START PASSAGE PROVIDED
A global
cyber espionage campaign affecting over 350 high profile victims in 40
countries, appears to be the work of Chinese hackers using a Surveillance malware
called "NetTraveler".
Kaspersky
Lab’s team of experts published a new research report about NetTraveler, which is a family
of malicious programs used by APT cyber crooks. The main targets of the
campaign, which has been running since 2004, are Tibetan/Uyghur activists,
government institutions, contractors and embassies, as well as the oil and gas
industry.
Spear phishing emails were used to trick targets into
opening malicious documents.
The attackers are using two vulnerabilities in Microsoft Office including
Exploit.MSWord.CVE-2010-333, Exploit.Win32.CVE-2012-0158, which have been
patched but remain highly-popular on the hacking scene, and have run
NetTraveler alongside other malware.
END PASSAGE PROVIDED
START GIVEN ENTRIES
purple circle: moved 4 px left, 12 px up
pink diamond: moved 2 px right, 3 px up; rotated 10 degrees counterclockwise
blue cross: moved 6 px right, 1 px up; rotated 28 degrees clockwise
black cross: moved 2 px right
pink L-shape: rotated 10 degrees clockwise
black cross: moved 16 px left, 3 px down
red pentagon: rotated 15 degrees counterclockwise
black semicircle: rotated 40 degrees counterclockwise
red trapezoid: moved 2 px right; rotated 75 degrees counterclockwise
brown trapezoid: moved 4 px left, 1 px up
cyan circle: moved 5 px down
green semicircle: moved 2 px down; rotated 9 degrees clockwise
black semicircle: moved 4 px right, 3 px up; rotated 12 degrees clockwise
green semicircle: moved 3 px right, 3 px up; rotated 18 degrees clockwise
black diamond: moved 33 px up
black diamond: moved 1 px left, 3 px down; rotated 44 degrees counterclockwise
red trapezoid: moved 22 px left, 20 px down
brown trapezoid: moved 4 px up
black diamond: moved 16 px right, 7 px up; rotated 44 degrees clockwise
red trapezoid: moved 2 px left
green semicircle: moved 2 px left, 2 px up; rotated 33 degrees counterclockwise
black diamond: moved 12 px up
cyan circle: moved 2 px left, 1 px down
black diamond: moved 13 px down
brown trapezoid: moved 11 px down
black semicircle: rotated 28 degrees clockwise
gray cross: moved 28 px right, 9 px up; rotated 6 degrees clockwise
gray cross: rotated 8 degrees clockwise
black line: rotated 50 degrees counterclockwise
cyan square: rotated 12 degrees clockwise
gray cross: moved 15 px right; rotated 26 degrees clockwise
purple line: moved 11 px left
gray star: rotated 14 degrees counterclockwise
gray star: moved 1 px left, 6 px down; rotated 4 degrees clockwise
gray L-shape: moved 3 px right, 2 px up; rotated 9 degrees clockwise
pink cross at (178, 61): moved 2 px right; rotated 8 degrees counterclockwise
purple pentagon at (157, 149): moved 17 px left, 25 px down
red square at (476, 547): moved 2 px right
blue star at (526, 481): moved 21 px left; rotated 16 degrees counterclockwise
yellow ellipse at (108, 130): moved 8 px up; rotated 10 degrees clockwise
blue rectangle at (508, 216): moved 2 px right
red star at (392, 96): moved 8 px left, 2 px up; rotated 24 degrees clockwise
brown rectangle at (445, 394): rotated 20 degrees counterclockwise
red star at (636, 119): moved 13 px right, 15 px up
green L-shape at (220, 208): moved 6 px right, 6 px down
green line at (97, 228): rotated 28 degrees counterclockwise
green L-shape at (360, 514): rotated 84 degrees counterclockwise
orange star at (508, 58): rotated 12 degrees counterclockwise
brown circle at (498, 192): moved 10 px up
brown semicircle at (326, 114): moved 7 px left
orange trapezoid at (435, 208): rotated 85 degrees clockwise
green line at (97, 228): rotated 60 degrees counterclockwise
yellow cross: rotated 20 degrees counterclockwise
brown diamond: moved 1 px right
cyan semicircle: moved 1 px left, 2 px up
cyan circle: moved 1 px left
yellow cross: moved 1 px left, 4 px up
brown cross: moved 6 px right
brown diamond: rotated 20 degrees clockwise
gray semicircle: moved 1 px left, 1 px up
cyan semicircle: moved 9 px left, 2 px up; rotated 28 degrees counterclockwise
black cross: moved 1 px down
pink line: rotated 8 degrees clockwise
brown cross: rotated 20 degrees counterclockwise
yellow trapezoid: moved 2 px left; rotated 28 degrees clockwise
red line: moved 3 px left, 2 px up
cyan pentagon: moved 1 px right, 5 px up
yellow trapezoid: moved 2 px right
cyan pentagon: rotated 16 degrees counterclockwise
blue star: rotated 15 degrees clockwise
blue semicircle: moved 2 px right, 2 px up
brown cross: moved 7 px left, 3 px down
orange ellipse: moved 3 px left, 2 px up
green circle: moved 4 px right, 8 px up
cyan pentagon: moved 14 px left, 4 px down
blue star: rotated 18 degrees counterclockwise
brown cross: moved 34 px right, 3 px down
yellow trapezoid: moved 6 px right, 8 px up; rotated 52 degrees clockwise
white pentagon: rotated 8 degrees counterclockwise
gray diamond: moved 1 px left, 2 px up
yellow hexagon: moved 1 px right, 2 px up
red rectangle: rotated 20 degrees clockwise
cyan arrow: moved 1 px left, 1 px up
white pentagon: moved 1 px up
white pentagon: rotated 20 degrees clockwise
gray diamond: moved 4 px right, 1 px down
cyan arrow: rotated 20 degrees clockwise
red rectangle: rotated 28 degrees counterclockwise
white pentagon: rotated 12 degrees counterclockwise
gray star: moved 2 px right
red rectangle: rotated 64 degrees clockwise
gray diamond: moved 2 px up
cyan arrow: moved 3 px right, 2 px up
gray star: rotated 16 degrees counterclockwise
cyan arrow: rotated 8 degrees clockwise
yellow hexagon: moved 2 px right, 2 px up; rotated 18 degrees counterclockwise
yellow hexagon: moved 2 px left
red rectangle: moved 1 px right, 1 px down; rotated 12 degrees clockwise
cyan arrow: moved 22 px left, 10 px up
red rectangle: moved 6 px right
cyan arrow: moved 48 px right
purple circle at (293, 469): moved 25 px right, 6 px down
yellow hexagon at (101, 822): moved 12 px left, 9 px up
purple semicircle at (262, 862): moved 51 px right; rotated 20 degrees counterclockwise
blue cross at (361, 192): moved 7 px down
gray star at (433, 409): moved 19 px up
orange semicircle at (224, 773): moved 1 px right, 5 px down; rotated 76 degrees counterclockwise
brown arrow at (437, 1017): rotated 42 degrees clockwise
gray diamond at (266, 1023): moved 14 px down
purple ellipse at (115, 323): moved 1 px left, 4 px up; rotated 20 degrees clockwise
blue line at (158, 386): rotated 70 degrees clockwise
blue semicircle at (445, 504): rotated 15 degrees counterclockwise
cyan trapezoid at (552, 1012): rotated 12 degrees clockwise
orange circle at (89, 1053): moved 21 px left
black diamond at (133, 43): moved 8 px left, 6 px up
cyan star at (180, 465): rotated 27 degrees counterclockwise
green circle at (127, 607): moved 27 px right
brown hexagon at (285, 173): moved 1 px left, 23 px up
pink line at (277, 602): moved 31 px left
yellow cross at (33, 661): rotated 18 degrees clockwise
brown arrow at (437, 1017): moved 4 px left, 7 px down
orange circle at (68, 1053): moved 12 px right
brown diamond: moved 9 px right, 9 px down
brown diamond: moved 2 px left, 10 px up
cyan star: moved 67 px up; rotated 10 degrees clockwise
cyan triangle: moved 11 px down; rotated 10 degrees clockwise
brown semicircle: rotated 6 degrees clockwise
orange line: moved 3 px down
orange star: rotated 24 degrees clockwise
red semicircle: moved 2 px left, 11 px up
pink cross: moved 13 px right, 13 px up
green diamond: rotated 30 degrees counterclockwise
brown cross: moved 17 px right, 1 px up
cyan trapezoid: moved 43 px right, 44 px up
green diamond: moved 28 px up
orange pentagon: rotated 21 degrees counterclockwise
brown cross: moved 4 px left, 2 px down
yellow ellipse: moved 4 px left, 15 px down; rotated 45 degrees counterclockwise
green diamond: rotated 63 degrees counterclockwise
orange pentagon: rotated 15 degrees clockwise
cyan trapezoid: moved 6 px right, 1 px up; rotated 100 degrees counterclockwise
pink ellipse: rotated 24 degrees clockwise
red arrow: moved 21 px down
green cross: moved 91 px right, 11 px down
END GIVEN ENTRIES
• _PROMPT A_
Answer these questions about the NetTraveler article:
(i) How many countries do the campaign's victims span?
(ii) Since what year has the campaign been running?
(iii) What did the attackers use to trick targets into opening malicious documents?
• _PROMPT B_
Pick up the NetTraveler article where it stops and carry it on.
The data that comes after the NetTraveler article is separate material with no connection to it.

• _TASK OUTPUT A_
(i) 40
(ii) 2004
(iii) Spear phishing emails

• _TASK OUTPUT B_
C&C servers are used to install additional malware on infected machines and
exfiltrate stolen data and more than 22 gigabytes amount of stolen data stored
on NetTraveler’s C&C servers.
According
to researchers, the largest number of samples we observed were created between
2010 and 2013. The largest number of infections has been spotted in Mongolia , India
and Russia , also in China , South Korea ,
Germany , the US , Canada ,
the UK , Austria , Japan ,
Iran , Pakistan , Spain
and Australia .
Researchers
believe that hackers team behind this attack are 50 individuals, most of whom
speak Chinese natively but also have a decent level of English.
Six
victims were also hit by the Red October attackers, whom Kaspersky had profiled
last year. Those victims included a military contractor in Russia and an embassy in Iran .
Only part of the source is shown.